Almost every time an API shuts down, the tech blogosphere, and the social networks favored by the tech community erupts in comments resembling: That is what you get for depending on APIs, and APIs can go away at any time, you should know better by now, and you should not build a company on someone elses resources--just to name a few.
Where did this line of thought begin? Why do developers feel so burned when a popular API like Netflix, ESPN, or Google Translate is deprecated? The main reason is lack of communication. Developers need a long runway that an API is going to be deprecated. Something that will mitigate much of the backlash, but still the comments are never, why didn't Netflix communicate with us (they did), it is highlighting that APIs can go away at any point.
What other business in the world do you have vendors that do not go away? I cannot think of a single business, where you select a supplier of products or services you depend on for your business, without any chance of that company going bankrupt, shutting down, being sold, or possibly just discontinuing providing a particular products or services you depend on.

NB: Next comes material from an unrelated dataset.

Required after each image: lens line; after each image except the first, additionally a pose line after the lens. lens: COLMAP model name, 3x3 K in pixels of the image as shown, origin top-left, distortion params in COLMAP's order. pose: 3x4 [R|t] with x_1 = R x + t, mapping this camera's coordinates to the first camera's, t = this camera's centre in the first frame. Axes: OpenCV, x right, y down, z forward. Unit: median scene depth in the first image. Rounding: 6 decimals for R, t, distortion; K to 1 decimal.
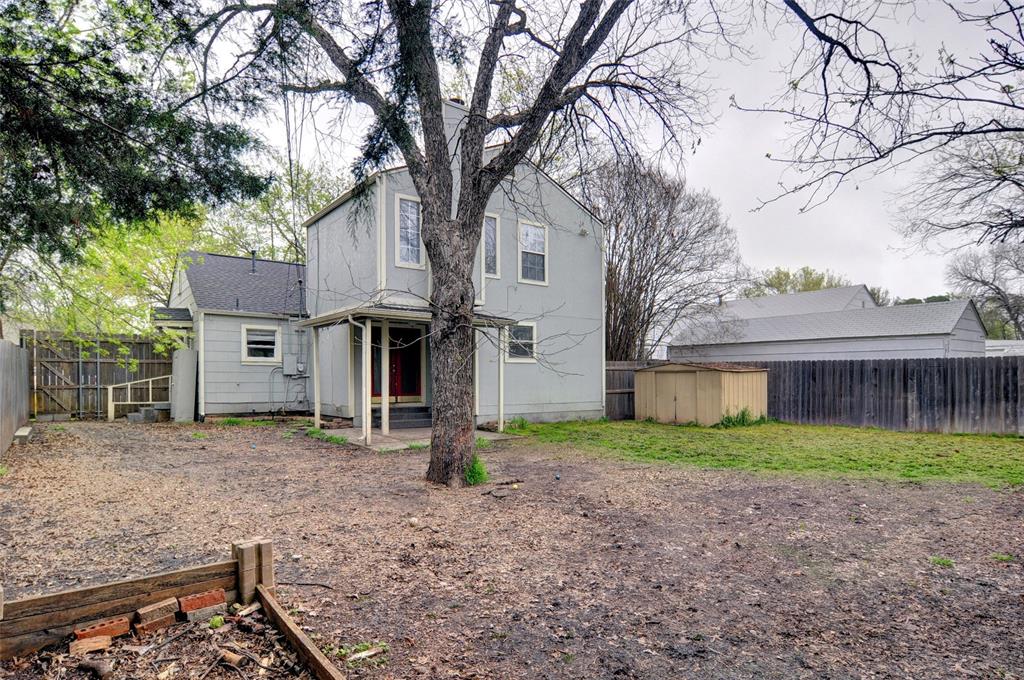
lens RADIAL K [[540.4, 0, 468.6], [0, 540.4, 379.2], [0, 0, 1]] dist [-0.003573, -0.001393]
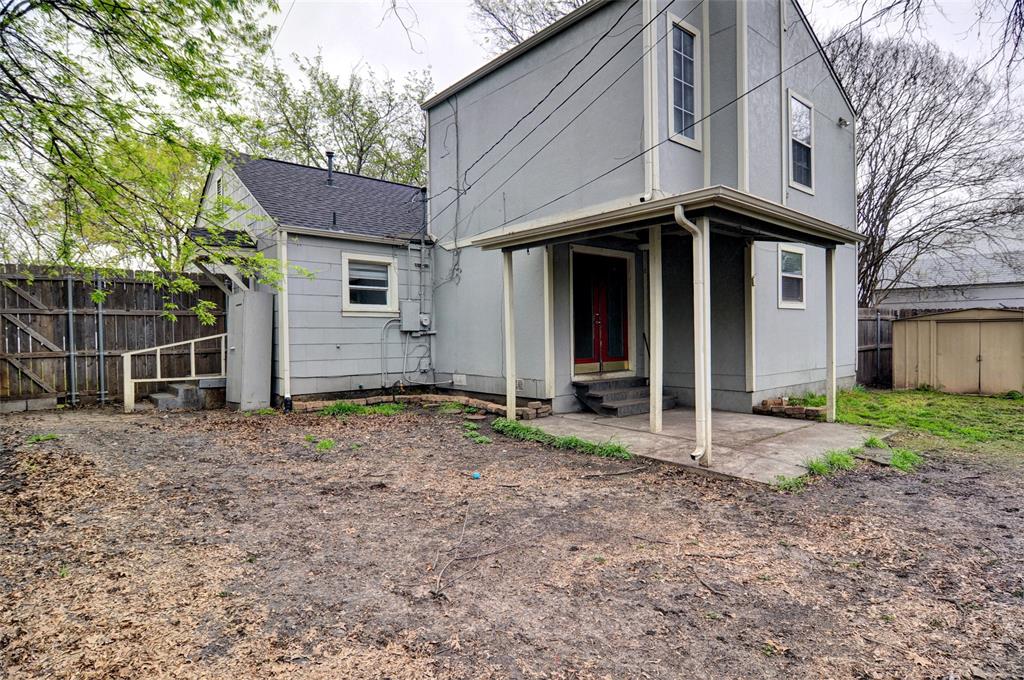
lens RADIAL K [[540.4, 0, 515.1], [0, 540.4, 338.9], [0, 0, 1]] dist [-0.003573, -0.001393]
pose [[0.995826, -0.012393, 0.090421, -0.273632], [0.011847, 0.999908, 0.006580, -0.001564], [-0.090495, -0.005482, 0.995882, 0.343155]]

I find it particularly interesting that this is an argument that continues to hold weight, and while you will hear me push back on API providers to communicate better around the deprecation of their APIs, you will never hear me say an API should never shut down, or you shouldn't ever use an API to build applications. Just like any other business area, you should carefully research your vendors, make sensible choices about why you use one over another, and when possible have contingency plans for your operations.
I would be curious to hear ideas about the possible origins of why developers feel like this. I can't think of any precedent that would have set this tone for the conversation, and after almost 14 years of the modern web AP industry, developers are still crying fowl, and the tech blogosphere still finds it relevant to stir up sentiment that APIs are not reliable because of these high profile deprecations.